When drawing up lists of favourite shows at festivals, people tend to end up, unsurprisingly, with their favourite band on top. It’s the nature of the festival beast: you’re more than often buzzing around like a bee in search of the most delicious musical nectar, and, when discovering something that sounds fresh, might still move on, taking a note for later, looking for the next new delicacy. But you will make time for bands you love, hang on there in the scorching, dusty tent, because it feels right. Which is what I did for Editors, this time around- and many other times before, and very likely, after. Logic would have dictated to move on to Janelle Monáe on the Main Stage, who, according to all accounts, put on a wildly entertaining show. But there is no logic when it comes to matters of the heart.

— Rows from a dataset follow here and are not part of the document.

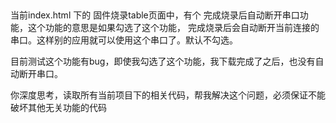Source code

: ##
当前index.html 下的 固件烧录table页面中，有个 完成烧录后自动断开串口功能，这个功能的意思是如果勾选了这个功能，
完成烧录后会自动断开当前连接的串口。这样别的应用就可以使用这个串口了。默认不勾选。

目前测试这个功能有bug，即使我勾选了这个功能，我下载完成了之后，也没有自动断开串口。

你深度思考，读取所有当前项目下的相关代码，帮我解决这个问题，必须保证不能破坏其他无关功能的代码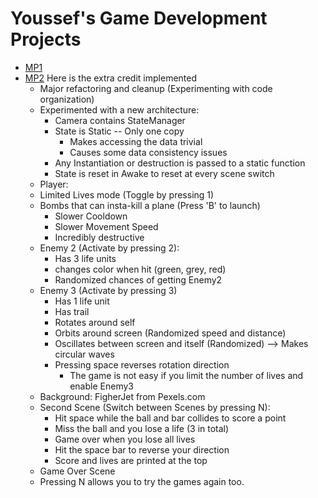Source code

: # Youssef's Game Development Projects

- [MP1](MP1/)
- [MP2](MP2/) Here is the extra credit implemented
  -  Major refactoring and cleanup (Experimenting with code organization)
  -  Experimented with a new architecture:
     -  Camera contains StateManager
     -  State is Static -- Only one copy
        -  Makes accessing the data trivial
        -  Causes some data consistency issues
     -  Any Instantiation or destruction is passed to a static function
     -  State is reset in Awake to reset at every scene switch
  -  Player:
    - Limited Lives mode (Toggle by pressing 1)
    - Bombs that can insta-kill a plane (Press 'B' to launch)
      - Slower Cooldown
      - Slower Movement Speed
      - Incredibly destructive
  - Enemy 2 (Activate by pressing 2):
    - Has 3 life units
    - changes color when hit (green, grey, red)
    - Randomized chances of getting Enemy2
  - Enemy 3 (Activate by pressing 3)
    - Has 1 life unit
    - Has trail
    - Rotates around self
    - Orbits around screen (Randomized speed and distance)
    - Oscillates between screen and itself (Randomized) --> Makes circular waves
    - Pressing space reverses rotation direction
      - The game is not easy if you limit the number of lives and enable Enemy3
  - Background: FigherJet from Pexels.com
  - Second Scene (Switch between Scenes by pressing N):
    - Hit space while the ball and bar collides to score a point
    - Miss the ball and you lose a life (3 in total)
    - Game over when you lose all lives
    - Hit the space bar to reverse your direction
    - Score and lives are printed at the top
  - Game Over Scene
  - Pressing N allows you to try the games again too.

Few bands that I got to know and like in the early noughties are still around. Some still theoretically exist, but no longer tour. Or if they do, the spark is gone, they know it, you know it, but everyone shows up for the sake of the good old days. Not so Editors. They soldier on and they put their hearts in it. They regularly release new albums, and these albums still sound amazing to ears attuned to their brooding but uplifting brand of post punk. They might not end up on year-end lists anymore, not because the music isn’t good, but because the times have changed around them, and children these days seek different sounds. But some of us, we’ll always have Editors. It’s not that I don’t listen to whatever is all the rage right now, but I perhaps no longer form the same kind of bonds I did in the past. It’s a bit like trying out all the fancy ramen restaurants in town. I do, I like them, some more than others, but when I really need good soup, it’ll be a nice pot of simple chicken broth. And when I need my ears to rejoice, I will put on an Editors album.

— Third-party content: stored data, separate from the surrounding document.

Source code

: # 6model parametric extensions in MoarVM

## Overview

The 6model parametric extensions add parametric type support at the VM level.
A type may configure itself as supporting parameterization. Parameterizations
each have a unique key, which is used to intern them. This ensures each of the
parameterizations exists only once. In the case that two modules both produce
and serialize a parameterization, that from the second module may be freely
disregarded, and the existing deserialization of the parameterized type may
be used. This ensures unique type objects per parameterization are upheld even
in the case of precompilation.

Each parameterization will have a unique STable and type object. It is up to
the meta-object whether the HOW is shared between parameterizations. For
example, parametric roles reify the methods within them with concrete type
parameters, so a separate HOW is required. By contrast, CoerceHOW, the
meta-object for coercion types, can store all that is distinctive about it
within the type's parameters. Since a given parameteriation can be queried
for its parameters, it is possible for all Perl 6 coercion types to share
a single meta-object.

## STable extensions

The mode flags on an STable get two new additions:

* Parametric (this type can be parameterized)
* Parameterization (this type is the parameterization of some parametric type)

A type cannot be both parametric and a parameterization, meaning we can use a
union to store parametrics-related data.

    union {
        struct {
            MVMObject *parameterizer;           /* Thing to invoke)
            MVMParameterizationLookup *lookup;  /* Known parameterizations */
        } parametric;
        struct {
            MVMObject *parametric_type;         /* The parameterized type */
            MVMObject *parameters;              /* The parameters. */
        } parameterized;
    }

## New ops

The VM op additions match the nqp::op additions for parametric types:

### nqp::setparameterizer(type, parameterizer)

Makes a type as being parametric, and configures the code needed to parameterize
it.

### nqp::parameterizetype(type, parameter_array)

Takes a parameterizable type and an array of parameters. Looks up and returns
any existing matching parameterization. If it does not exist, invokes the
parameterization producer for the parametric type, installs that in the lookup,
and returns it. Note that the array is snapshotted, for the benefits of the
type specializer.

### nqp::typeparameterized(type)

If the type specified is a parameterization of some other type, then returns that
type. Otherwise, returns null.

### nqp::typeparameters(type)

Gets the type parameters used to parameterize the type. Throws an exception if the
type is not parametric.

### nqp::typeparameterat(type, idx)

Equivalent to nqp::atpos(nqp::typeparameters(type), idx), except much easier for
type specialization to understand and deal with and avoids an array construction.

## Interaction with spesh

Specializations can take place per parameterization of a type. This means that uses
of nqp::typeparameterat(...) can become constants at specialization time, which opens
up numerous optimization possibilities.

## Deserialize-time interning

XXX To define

Therefore, the temptation on Janelle notwithstanding, I didn’t budge from the Revolut tent, and I know you’re expecting this by now, Editors delivered. They’ve always toured a lot, conspicuously more than other British acts, in Central and Eastern Europe, and that shows too. There is a hard core of dedicated fans, so the front of the tent is packed, hot, sweaty, intense. There is a bit more space at the back, but people still religiously mouth all the lyrics. I have written about the wondrous life of Tom Smith’s hands before, it has lost nothing of its special charms. It still feels as if he is inhabited by the music, as if the show is not just for show, he means it and his body becomes a physical expression of the beat. The set is compact and hit heavy, as one expects at a festival. The lion’s share is from more recent albums, EBM, the most recent, from 2022,having been commended by NME as ‘stuffed full of sky-scraping apocalyptic bangers’, which is a neat way to sum up what one expects of the Editors.

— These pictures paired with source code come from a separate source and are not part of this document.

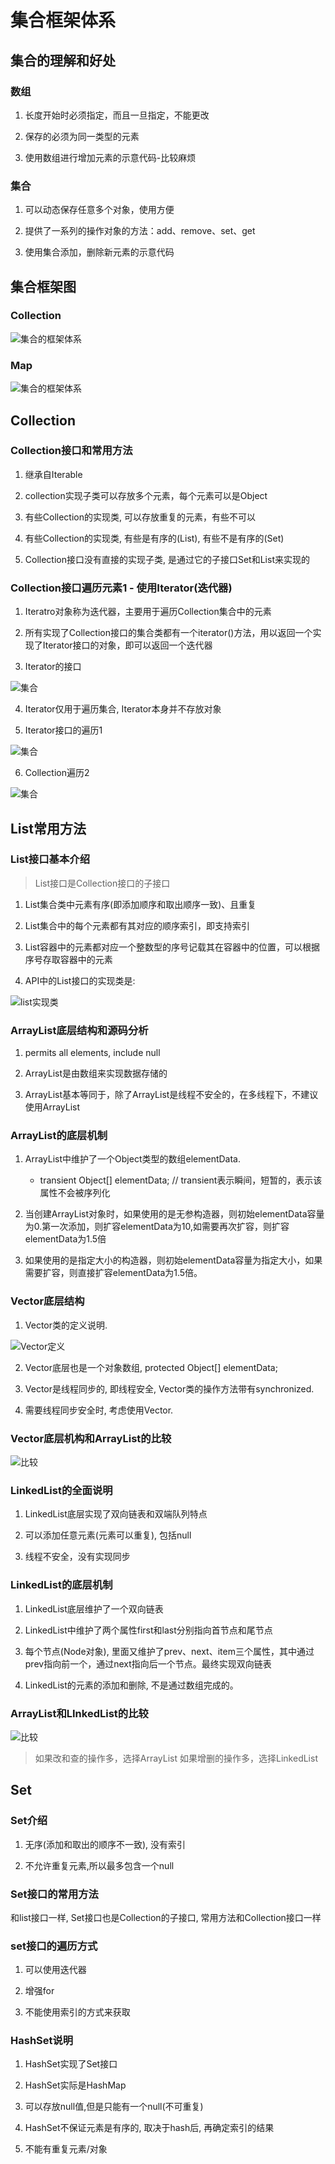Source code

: # 集合框架体系

## 集合的理解和好处

### 数组

1. 长度开始时必须指定，而且一旦指定，不能更改

2. 保存的必须为同一类型的元素

3. 使用数组进行增加元素的示意代码-比较麻烦

### 集合

1. 可以动态保存任意多个对象，使用方便

2. 提供了一系列的操作对象的方法：add、remove、set、get

3. 使用集合添加，删除新元素的示意代码

## 集合框架图

### Collection

![集合的框架体系](./11.集合/1.集合框架体系图1.png)

### Map

![集合的框架体系](./11.集合/2.集合框架体系图2.png)

## Collection

### Collection接口和常用方法

1. 继承自Iterable

2. collection实现子类可以存放多个元素，每个元素可以是Object

3. 有些Collection的实现类, 可以存放重复的元素，有些不可以

4. 有些Collection的实现类, 有些是有序的(List), 有些不是有序的(Set)

5. Collection接口没有直接的实现子类, 是通过它的子接口Set和List来实现的

### Collection接口遍历元素1 - 使用Iterator(迭代器)

1. Iteratro对象称为迭代器，主要用于遍历Collection集合中的元素

2. 所有实现了Collection接口的集合类都有一个iterator()方法，用以返回一个实现了Iterator接口的对象，即可以返回一个迭代器

3. Iterator的接口

![集合](./11.集合/3.Iterator的结构.png)

4. Iterator仅用于遍历集合, Iterator本身并不存放对象

5. Iterator接口的遍历1

![集合](./11.集合/4.Iterator接口的方法.png)

6. Collection遍历2

![集合](./11.集合/5.增强for.png)

## List常用方法

### List接口基本介绍

> List接口是Collection接口的子接口

1. List集合类中元素有序(即添加顺序和取出顺序一致)、且重复

2. List集合中的每个元素都有其对应的顺序索引，即支持索引

3. List容器中的元素都对应一个整数型的序号记载其在容器中的位置，可以根据序号存取容器中的元素

4. API中的List接口的实现类是:

![list实现类](./11.集合/6.List接口实现类.png)

### ArrayList底层结构和源码分析

1. permits all elements, include null

2. ArrayList是由数组来实现数据存储的

3. ArrayList基本等同于，除了ArrayList是线程不安全的，在多线程下，不建议使用ArrayList

### ArrayList的底层机制

1. ArrayList中维护了一个Object类型的数组elementData.
   - transient Object[] elementData; // transient表示瞬间，短暂的，表示该属性不会被序列化

2. 当创建ArrayList对象时，如果使用的是无参构造器，则初始elementData容量为0.第一次添加，则扩容elementData为10,如需要再次扩容，则扩容elementData为1.5倍

3. 如果使用的是指定大小的构造器，则初始elementData容量为指定大小，如果需要扩容，则直接扩容elementData为1.5倍。

### Vector底层结构

1. Vector类的定义说明.

![Vector定义](./11.集合/7.Vector类定义.png)

2. Vector底层也是一个对象数组, protected Object[] elementData;

3. Vector是线程同步的, 即线程安全, Vector类的操作方法带有synchronized.

4. 需要线程同步安全时, 考虑使用Vector.

### Vector底层机构和ArrayList的比较

![比较](./11.集合/8.Vector和ArrayList的比较.png)

### LinkedList的全面说明

1. LinkedList底层实现了双向链表和双端队列特点

2. 可以添加任意元素(元素可以重复), 包括null

3. 线程不安全，没有实现同步

### LinkedList的底层机制

1. LinkedList底层维护了一个双向链表

2. LinkedList中维护了两个属性first和last分别指向首节点和尾节点

3. 每个节点(Node对象), 里面又维护了prev、next、item三个属性，其中通过prev指向前一个，通过next指向后一个节点。最终实现双向链表

4. LinkedList的元素的添加和删除, 不是通过数组完成的。

### ArrayList和LInkedList的比较

![比较](./11.集合/9.ArrayList和LinkedList的比较.png)

> 如果改和查的操作多，选择ArrayList
> 如果增删的操作多，选择LinkedList

## Set

### Set介绍

1. 无序(添加和取出的顺序不一致), 没有索引

2. 不允许重复元素,所以最多包含一个null

### Set接口的常用方法

和list接口一样, Set接口也是Collection的子接口, 常用方法和Collection接口一样

### set接口的遍历方式

1. 可以使用迭代器

2. 增强for

3. 不能使用索引的方式来获取

### HashSet说明

1. HashSet实现了Set接口

2. HashSet实际是HashMap

3. 可以存放null值,但是只能有一个null(不可重复)

4. HashSet不保证元素是有序的, 取决于hash后, 再确定索引的结果

5. 不能有重复元素/对象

But then the true heavyweight is unleashed, Munich, the early hit that put them on the map, and rightly so. Editors concerts work best as a conduit for joyously exorcising complicated emotions. People are fragile things, that applies to us and everybody else, and although we should know by now, we go on and break each other, and then seek to atone for our sins in a heaving, sweltering tent. It shouldn’t work, but it does. Sometimes it even works as a magnet for wandering souls. Throughout the years, I don’t recall any other festival concerts where so many people just walking by stopped, listened and decided to stay, without ever having heard the band before. It’s that feeling of communion, of a strange, cathartic energy to the music, of an escape. It’s a common fixture at Editors concerts to end with a rendition of Papillon, a song about being stuck in a desperate situation, and despite everything, seeking your way out. The gentle promise of this hour in a hot, dark tent illuminated by bright flashes of light is that you will find it.